* **PROBLEM TO WORK ON**:
Set down the entries below exactly, leaving out all images.

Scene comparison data

- - - - -

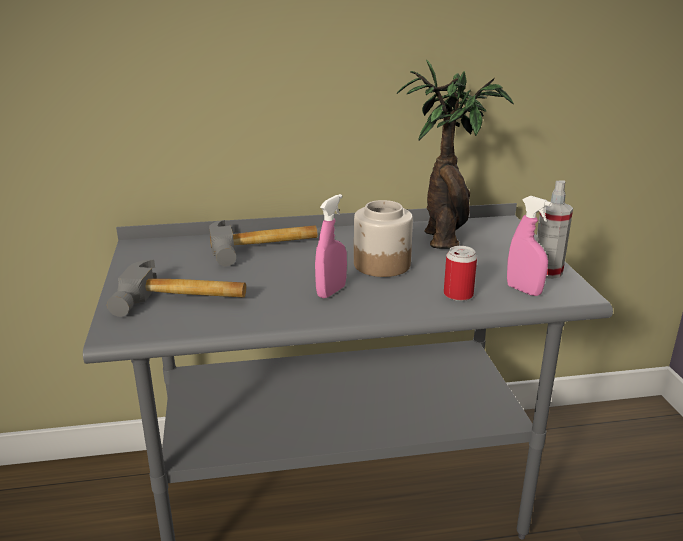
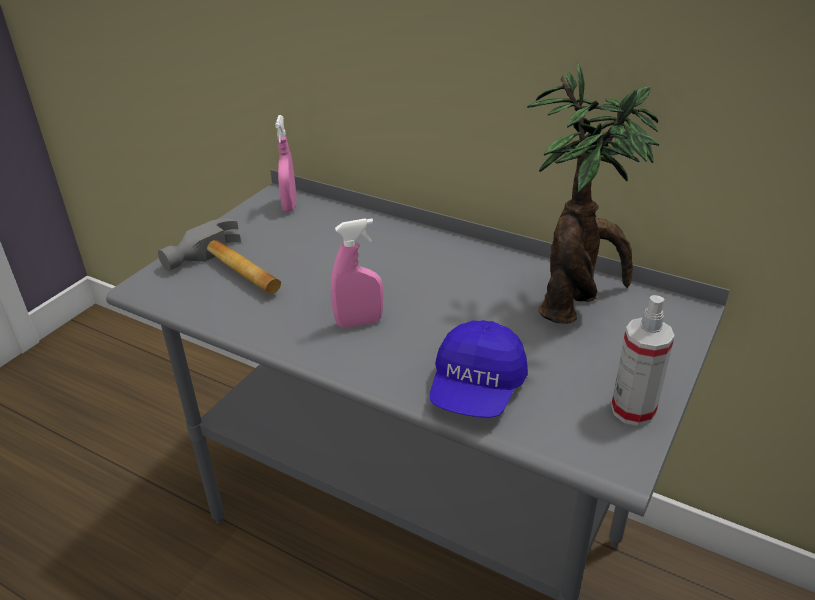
camera: 40 degrees right, 10 degrees up
(265, 248) = (373, 241): hammer -> none
(382, 265) = (455, 311): jar -> none
(458, 295) = (476, 389): can -> blue cap
(523, 290) = (561, 422): pink spray bottle -> pink spray bottle (289, 205)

- - - - -

* **PROBLEM SOLUTION**:
camera: 40 degrees right, 10 degrees up
(265, 248) = (373, 241): hammer -> none
(382, 265) = (455, 311): jar -> none
(458, 295) = (476, 389): can -> blue cap
(523, 290) = (561, 422): pink spray bottle -> pink spray bottle (289, 205)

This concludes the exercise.